**EXERCISES TO COMPLETE:**
1/ Please echo the Yangtze flood text between "Eight boats loaded" and "to arrive overnight.", inclusive.
2/ Decide whether each statement agrees with the Yangtze flood text. Answer yes or no, and quote the deciding words. (a) The breach opened up on Friday afternoon. (b) Wuhan lies 100 miles downstream of Jiujiang. (c) At Wuhan, the top of the flooded river is about 15ft lower than the city.

**TEXT TO READ:**
[Begin]
Eight boats loaded with stones have been sunk in an attempt to block the hole, with bags of coal, soybeans and 2,000 tonnes of rice dumped on top. The breach, near the city's ship docks, opened up on Friday afternoon, but yesterday the official Xinhua news agency said the gap widened further when a rescue ship collided with the dyke, demolishing another section.

The breach at Jiujiang, in Jiangxi province, is the worst in a city so far this flood season. It was a sharp reminder to Wuhan, the industrial capital of Hubei province 100 miles upstream, of how vulnerable Yangtze port cities are to any collapse of the flood defences. Over the years, sedimentation has raised the river bed high above the surrounding plains so that at Wuhan, for instance, the top of the flooded river is about 15ft higher than the city with residents bracing for the new flood crest to arrive overnight.
[End]
**DATA LISTING:**
[Begin]
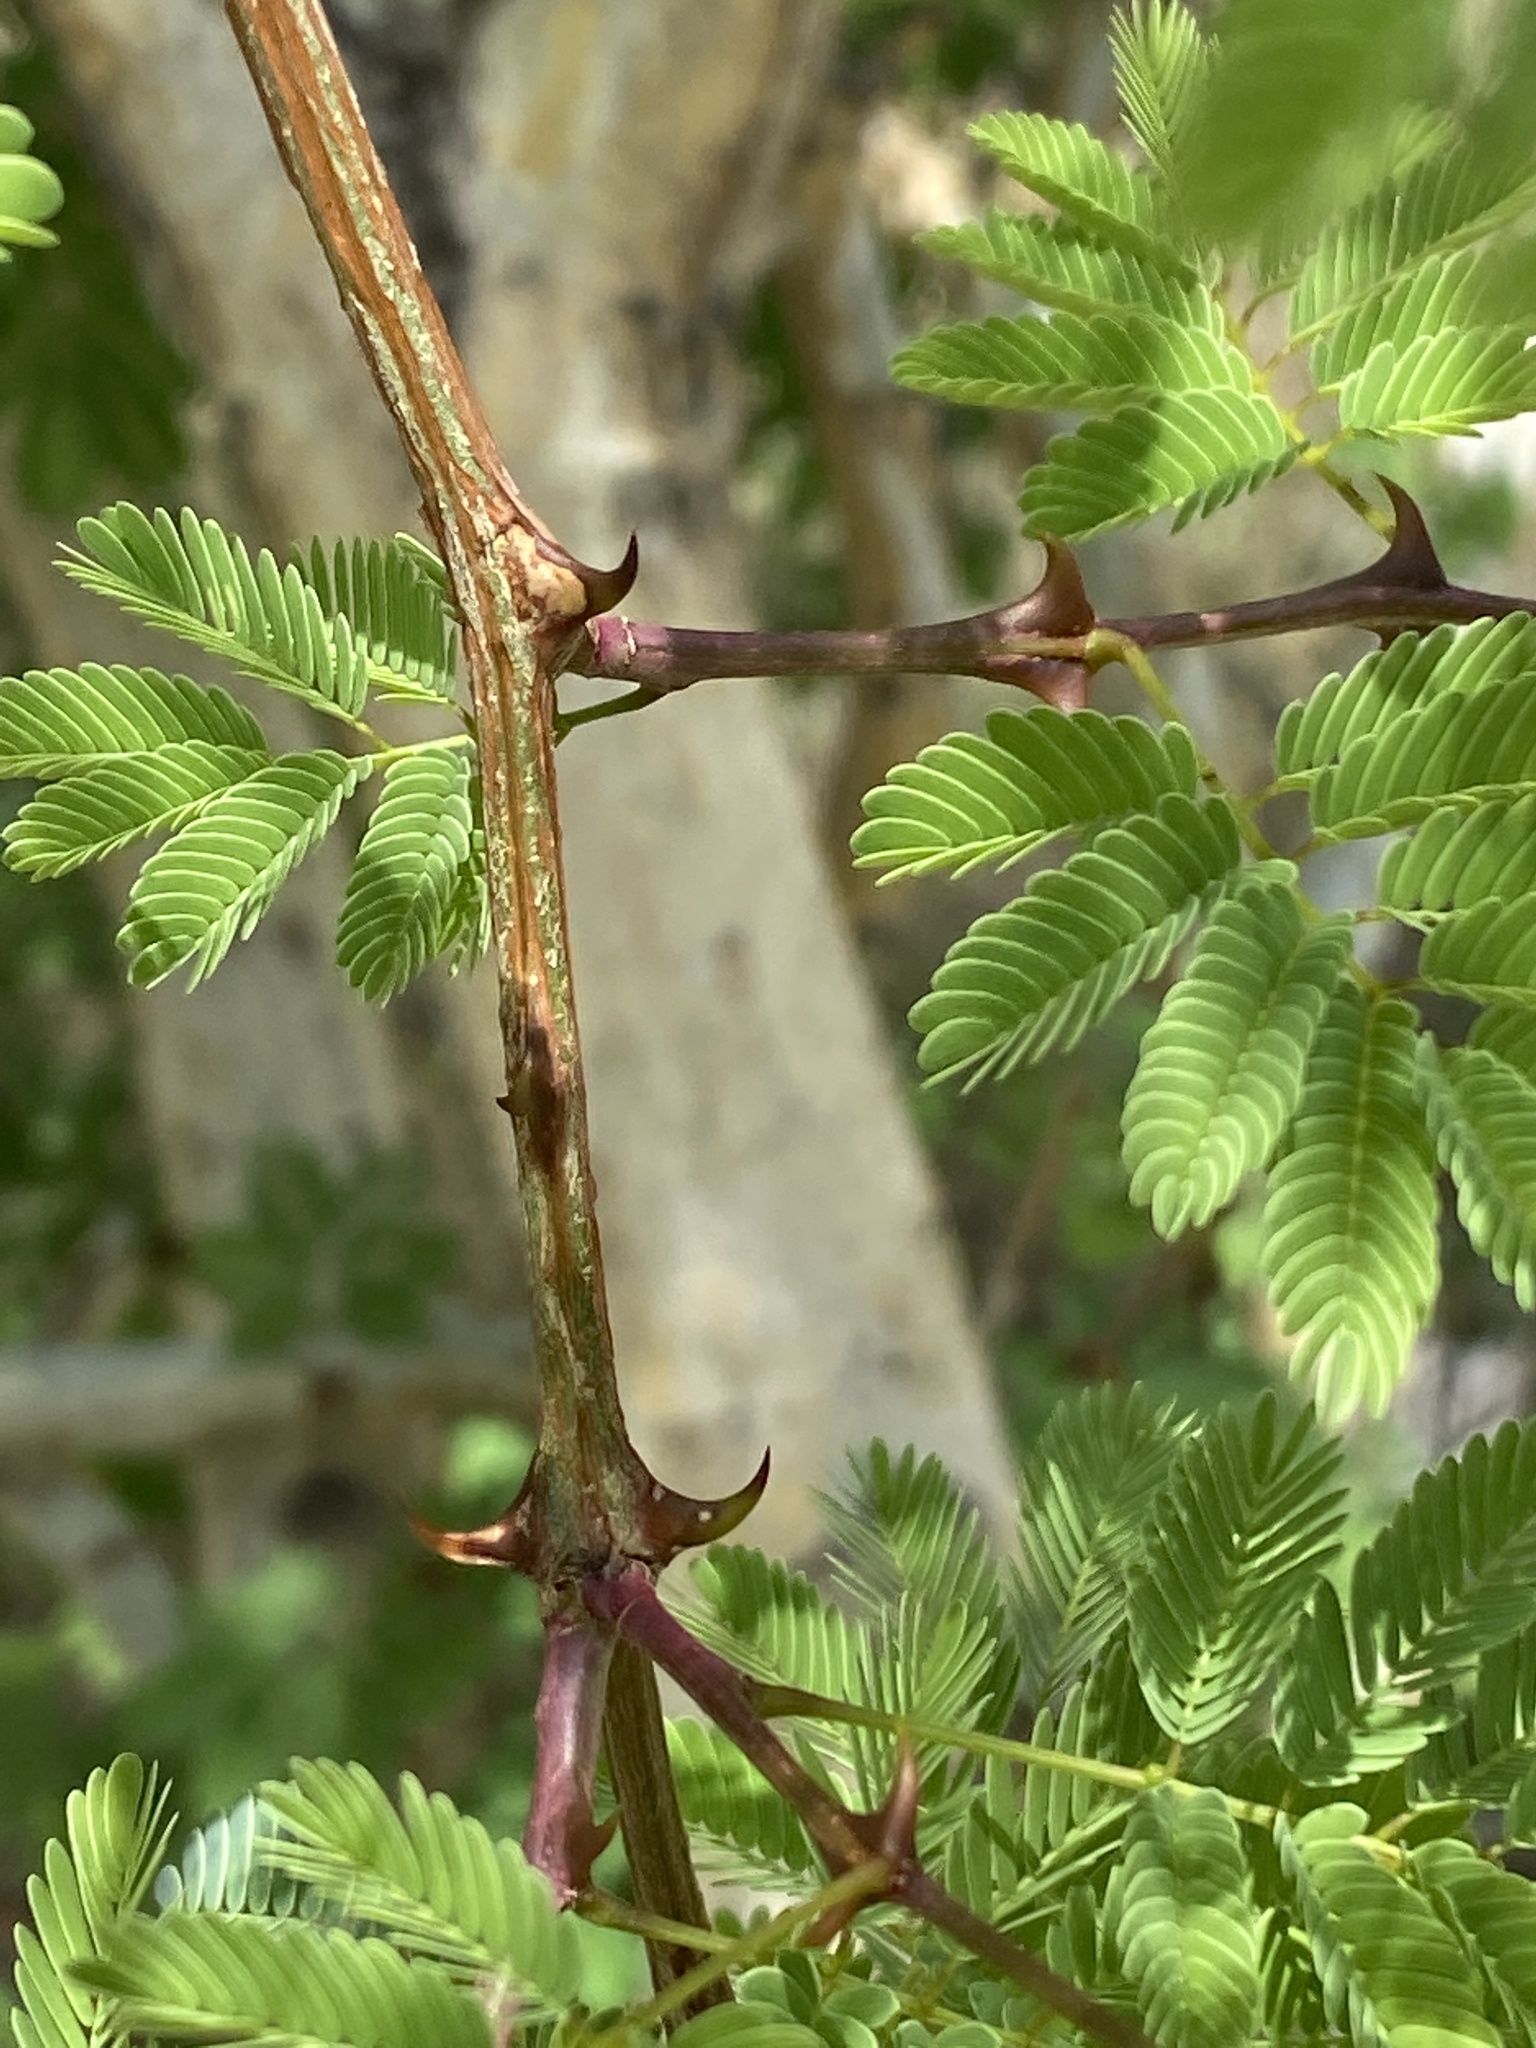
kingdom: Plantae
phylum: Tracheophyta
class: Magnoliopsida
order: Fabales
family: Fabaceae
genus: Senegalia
[End]
[Begin]
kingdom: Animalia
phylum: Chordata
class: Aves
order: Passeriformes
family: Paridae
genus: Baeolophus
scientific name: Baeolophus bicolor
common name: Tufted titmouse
[End]
**EXPECTED RESPONSES:**
1/
Eight boats loaded with stones have been sunk in an attempt to block the hole, with bags of coal, soybeans and 2,000 tonnes of rice dumped on top. The breach, near the city's ship docks, opened up on Friday afternoon, but yesterday the official Xinhua news agency said the gap widened further when a rescue ship collided with the dyke, demolishing another section.

The breach at Jiujiang, in Jiangxi province, is the worst in a city so far this flood season. It was a sharp reminder to Wuhan, the industrial capital of Hubei province 100 miles upstream, of how vulnerable Yangtze port cities are to any collapse of the flood defences. Over the years, sedimentation has raised the river bed high above the surrounding plains so that at Wuhan, for instance, the top of the flooded river is about 15ft higher than the city with residents bracing for the new flood crest to arrive overnight.

2/
(a) Yes: "The breach, near the city's ship docks, opened up on Friday afternoon"
(b) No: "Wuhan, the industrial capital of Hubei province 100 miles upstream"
(c) No: "the top of the flooded river is about 15ft higher than the city"